Si, dovrei essere entusiasta del ritorno dei miei matematici preferiti (probabilmente gli unici) dopo tanta assenza dalle scene, però la verità è che quelli che ho tanto ammirato negli anni scorsi hanno concluso, molto probabilmente definitivamente, il loro impetuoso cammino. Quelli che mi ritrovo ad ascoltare sono pallidi imitatori dei maestri, supplenti quantomeno competenti, ma senza la verve e la genialità che ha contraddistinto i padri caballeriani. Il superstite della formazione originale è colui che è stato negli anni il vero e proprio motore del sound, Damon Che Fitzgerald, che dà sfoggio ancora una volta di una classe senza tempo, ma in questa occasione sembra quasi percuotere col freno a mano tirato, senza l'incontrollata rabbia schizofrenica del passato.
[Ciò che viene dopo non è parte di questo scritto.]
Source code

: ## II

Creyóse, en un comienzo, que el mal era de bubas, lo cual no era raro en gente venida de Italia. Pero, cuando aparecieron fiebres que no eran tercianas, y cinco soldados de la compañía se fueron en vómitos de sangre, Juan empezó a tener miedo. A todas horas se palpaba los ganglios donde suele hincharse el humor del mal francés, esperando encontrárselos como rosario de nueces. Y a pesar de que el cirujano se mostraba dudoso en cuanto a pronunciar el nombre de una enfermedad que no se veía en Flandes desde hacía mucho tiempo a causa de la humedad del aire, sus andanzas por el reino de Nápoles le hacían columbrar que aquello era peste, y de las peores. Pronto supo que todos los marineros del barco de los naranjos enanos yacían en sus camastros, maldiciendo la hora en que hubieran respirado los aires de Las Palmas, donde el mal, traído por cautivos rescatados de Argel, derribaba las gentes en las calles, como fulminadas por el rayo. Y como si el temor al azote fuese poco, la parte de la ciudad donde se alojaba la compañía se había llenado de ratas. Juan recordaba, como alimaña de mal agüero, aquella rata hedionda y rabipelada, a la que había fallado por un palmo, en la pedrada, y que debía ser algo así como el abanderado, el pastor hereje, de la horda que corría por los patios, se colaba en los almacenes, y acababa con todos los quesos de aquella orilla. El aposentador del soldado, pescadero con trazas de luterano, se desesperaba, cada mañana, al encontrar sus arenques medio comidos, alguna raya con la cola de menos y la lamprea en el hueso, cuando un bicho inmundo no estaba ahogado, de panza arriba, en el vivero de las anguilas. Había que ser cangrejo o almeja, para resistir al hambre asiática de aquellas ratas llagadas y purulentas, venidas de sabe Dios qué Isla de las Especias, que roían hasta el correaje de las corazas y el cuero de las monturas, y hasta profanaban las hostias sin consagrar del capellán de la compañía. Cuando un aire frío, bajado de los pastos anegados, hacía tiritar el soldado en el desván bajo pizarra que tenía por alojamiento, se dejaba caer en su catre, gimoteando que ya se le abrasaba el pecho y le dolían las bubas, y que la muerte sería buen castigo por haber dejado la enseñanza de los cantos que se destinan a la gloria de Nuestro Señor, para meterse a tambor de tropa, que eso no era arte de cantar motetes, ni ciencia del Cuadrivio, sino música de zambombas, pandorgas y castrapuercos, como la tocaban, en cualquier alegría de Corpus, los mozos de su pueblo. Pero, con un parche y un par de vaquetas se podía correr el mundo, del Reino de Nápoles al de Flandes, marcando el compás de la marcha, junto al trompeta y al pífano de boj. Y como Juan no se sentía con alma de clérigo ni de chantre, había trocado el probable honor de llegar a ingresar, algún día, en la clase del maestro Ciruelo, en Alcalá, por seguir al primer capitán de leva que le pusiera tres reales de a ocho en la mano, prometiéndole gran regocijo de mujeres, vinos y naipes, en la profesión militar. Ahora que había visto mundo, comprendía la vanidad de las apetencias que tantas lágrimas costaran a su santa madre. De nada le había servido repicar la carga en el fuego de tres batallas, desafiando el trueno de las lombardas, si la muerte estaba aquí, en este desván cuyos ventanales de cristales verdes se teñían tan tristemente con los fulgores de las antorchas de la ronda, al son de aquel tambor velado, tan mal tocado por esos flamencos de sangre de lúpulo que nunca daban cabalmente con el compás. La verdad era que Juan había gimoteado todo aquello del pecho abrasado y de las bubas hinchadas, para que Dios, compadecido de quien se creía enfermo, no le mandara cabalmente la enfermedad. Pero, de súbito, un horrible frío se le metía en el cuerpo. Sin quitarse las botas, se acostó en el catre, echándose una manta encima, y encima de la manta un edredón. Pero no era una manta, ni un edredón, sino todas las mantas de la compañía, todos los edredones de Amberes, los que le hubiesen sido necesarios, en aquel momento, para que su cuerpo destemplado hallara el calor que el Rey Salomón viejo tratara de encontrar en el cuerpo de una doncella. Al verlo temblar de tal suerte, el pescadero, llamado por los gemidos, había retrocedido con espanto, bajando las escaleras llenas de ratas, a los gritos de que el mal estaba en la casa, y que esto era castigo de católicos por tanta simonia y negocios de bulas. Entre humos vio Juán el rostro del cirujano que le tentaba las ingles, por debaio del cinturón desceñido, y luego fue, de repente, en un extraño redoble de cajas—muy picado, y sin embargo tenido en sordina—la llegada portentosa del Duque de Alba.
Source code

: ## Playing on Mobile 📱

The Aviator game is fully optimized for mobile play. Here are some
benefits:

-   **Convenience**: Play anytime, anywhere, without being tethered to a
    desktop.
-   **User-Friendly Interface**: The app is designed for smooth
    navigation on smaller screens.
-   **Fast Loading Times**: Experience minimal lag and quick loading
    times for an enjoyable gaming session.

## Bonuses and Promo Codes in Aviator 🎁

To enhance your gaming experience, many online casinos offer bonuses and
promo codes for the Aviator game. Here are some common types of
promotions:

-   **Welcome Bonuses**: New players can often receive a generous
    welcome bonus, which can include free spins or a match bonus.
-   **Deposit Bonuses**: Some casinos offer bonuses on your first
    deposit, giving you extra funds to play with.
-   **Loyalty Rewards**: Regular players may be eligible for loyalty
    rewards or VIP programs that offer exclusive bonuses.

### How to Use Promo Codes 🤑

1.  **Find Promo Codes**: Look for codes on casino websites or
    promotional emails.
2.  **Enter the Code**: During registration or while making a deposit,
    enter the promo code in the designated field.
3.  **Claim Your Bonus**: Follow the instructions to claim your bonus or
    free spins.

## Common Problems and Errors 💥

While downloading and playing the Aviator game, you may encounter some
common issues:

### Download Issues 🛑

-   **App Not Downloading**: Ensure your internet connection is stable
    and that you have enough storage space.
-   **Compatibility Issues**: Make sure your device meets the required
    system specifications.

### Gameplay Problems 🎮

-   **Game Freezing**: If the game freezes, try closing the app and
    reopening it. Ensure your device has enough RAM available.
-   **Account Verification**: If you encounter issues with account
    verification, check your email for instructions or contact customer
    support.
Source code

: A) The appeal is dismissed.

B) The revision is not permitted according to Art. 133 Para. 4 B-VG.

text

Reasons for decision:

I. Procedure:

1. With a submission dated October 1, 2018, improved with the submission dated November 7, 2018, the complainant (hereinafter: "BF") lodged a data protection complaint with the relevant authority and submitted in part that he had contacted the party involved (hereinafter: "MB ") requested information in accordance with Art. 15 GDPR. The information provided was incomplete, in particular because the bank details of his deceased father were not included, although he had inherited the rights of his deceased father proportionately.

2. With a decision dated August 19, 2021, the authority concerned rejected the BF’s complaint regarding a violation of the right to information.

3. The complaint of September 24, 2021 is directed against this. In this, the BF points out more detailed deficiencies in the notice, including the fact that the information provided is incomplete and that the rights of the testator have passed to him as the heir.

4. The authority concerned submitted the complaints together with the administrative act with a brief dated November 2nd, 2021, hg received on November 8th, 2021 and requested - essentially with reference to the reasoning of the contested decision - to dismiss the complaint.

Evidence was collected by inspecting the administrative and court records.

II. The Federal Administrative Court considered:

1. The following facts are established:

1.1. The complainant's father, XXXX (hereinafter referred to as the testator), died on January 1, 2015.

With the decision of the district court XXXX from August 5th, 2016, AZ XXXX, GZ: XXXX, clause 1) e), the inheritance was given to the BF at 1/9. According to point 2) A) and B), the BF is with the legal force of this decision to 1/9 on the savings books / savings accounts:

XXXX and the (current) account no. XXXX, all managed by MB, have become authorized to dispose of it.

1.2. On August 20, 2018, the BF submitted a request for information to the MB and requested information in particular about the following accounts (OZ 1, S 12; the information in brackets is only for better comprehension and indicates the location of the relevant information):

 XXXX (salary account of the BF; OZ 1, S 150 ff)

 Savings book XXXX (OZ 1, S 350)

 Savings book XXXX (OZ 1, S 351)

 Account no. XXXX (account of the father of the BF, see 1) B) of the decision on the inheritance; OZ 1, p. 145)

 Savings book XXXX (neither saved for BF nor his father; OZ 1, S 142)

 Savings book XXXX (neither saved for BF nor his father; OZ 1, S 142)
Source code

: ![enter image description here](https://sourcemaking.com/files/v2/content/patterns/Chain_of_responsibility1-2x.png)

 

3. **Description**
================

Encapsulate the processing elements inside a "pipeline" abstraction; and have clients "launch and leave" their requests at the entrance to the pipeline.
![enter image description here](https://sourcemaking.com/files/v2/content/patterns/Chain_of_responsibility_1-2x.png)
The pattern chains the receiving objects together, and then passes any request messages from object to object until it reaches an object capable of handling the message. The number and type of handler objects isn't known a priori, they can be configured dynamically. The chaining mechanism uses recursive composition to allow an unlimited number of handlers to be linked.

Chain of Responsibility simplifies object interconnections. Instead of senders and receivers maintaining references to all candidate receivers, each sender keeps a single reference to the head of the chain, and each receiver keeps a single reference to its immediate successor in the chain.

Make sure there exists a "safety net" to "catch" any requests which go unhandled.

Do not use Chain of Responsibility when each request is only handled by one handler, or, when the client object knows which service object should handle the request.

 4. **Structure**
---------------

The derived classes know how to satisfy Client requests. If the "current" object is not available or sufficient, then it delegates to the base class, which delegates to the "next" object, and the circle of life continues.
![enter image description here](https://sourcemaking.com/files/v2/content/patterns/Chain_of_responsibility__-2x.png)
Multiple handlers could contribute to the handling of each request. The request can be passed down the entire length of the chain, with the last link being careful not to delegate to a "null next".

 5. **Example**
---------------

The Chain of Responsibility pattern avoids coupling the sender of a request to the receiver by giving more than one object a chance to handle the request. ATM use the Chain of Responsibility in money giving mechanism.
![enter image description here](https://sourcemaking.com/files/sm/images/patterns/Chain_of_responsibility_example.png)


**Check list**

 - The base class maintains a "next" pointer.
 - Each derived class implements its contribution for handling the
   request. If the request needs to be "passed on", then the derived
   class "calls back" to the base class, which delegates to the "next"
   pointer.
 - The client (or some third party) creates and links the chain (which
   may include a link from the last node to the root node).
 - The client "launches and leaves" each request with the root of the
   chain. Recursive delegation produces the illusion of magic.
La title-track e le esotiche "Palm Trees In Fecking Bahamas" e "I'm Goofballs For Bozo Jazz" sono esempi lampanti di un certo ammorbidimento della proposta in favore di un format più semplice, meno psichedelico e più progressivo. L'aggressività di un tempo torna a fare da padrona nei riff ossessivi della minacciosa "And And And, He Lowered The Twin Down" (I titoli sono rimasti sempre di facile interpretazione), prodigiosa nel suo incedere folle, intervallato a momenti di quiete apparente. Il pezzo riesce a mantenere un certo equilibrio di fondo e non si perde in futili virtuosismi. Il Damon più inspirato è quello dell'iniziale "Mmmmm Acting, I Love Me Some Good Acting", dove il nostro dà lezioni di anarchia percussionistica memorabili, mentre un sottile vento post-rock attraversa e lambisce l'elegante "Railroad Cancellation". La sperimentazione di "Theme From Bricktop Clowns" è trascurabile, mentre "I Agree....No!....I Disagree" rappresenta il cuore dell'opera; brano incantevole in cui le chitarre conducono la cavalcata, prima di sfociare in un caos rumoristico debordante, intervallato a le rullate non-sense di Fitzgerald. Il grosso dell'album è qui, le tracce sono perlopiù tutte pertinenti ed apprezzabili, ma difettano in personalità.
Il lavoro è da considerarsi nel complesso sufficiente, per quanto inutile. Mentre Ian Williams ha dato vita ad alcuni progetti musicali ambiziosi, segno di una continua e crescente ricerca sonora, Damon ha preferito cimentarsi in uno sterile esercizio di stile, che per quanto ben fatto e ottimamente prodotto, non aggiunge una virgola a quello che i Don avevano realizzato un decennio fa.